Re: [PATCH v2 0/2] Optimization batch 6: make full use of exact renames

Junio C Hamano <gitster@xxxxxxxxx> · Wed, 03 Feb 2021 15:26:13 -0800

Elijah Newren <newren@xxxxxxxxx> writes:

> 3) It uses a similarity measure that diverges from what researches
> used for MinHash and other fancy algorithms.  In particular,
>
>    size(A intersect B) / size(A union B)  != size(A intersect B) /
> max(size(A), size(B))
>
> The formula on the right hand side would mean that if file A is a
> subset of file B, say the first 10% of file B, then it will be treated
> as 100% similar when most humans would look at it and say it is only
> 10% similar.

If you are talking about "you start from 100 lines file and appended
900 lines of your own, then you still have 100% of the original
material remaining in the file", it is quite deliberate that we used
it as an indication that the original "100 lines" file is a good
candidate to have been renamed to the resulting "1000 lines" file.
It is "what you have kept from the original" measure.

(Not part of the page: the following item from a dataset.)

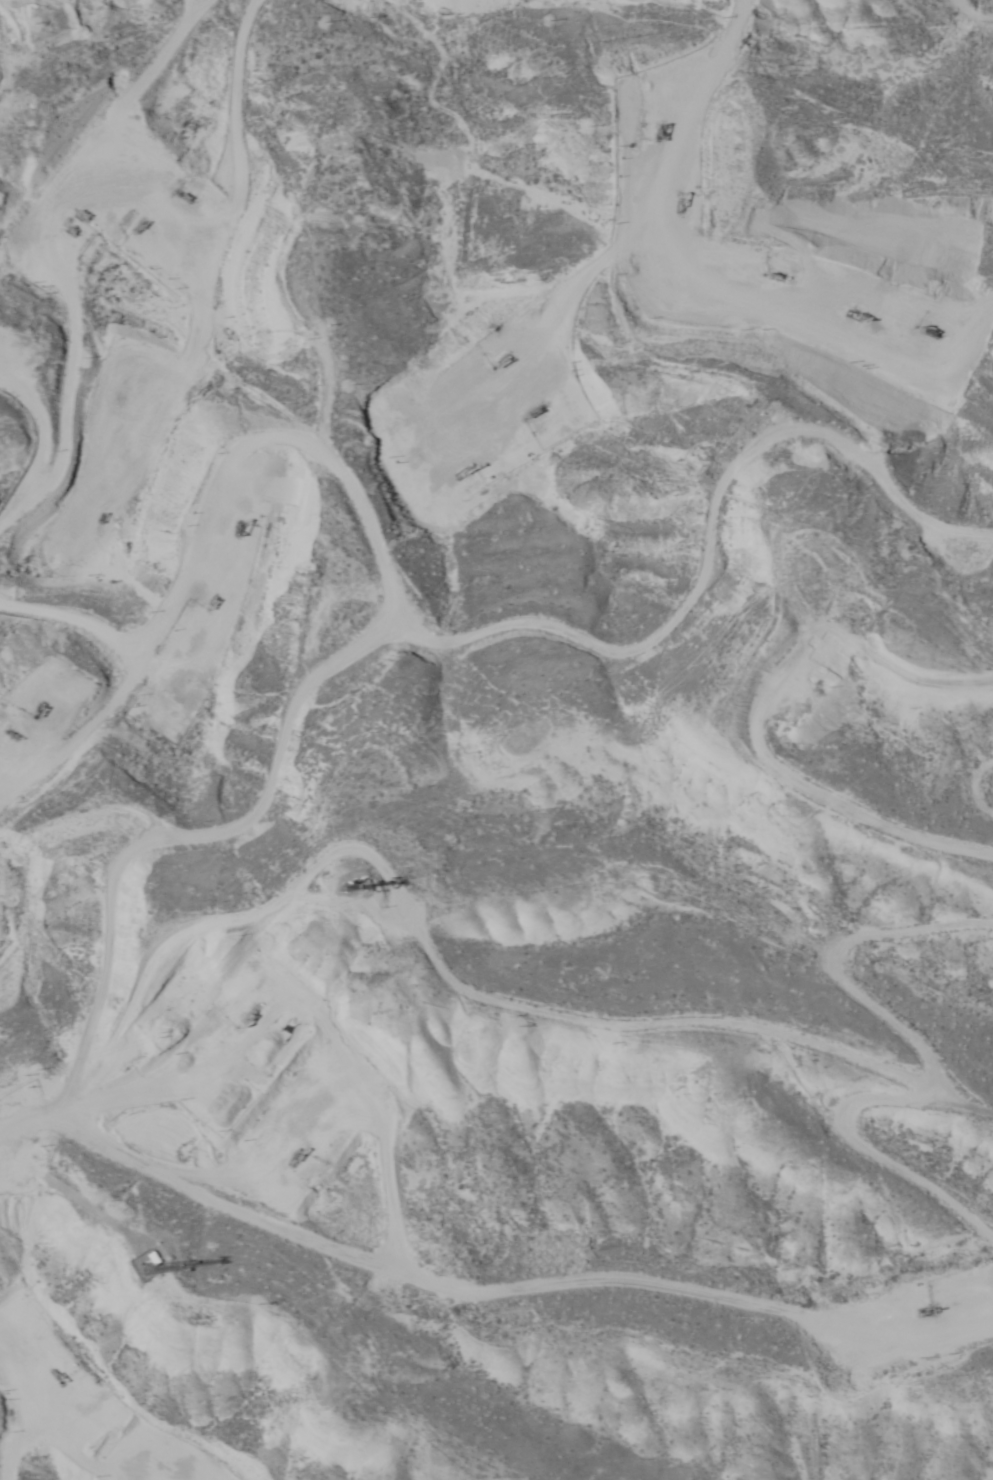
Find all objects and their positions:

Of course, taken to the extreme, this means that rename does not
have to be symmetrical.  "diff A B" may find that the original
100-line file in A has grown into 1000-line file in B elsewhere, but
"diff B A" or "diff -R A B" would not necessarily pair these two
blobs as matching.

> Maybe the performance gains I'm adding elsewhere will offset possible
> grumpy users?

Users, as they are, it would never happen.  When they have something
to complain about, they will, regardless of what else you do.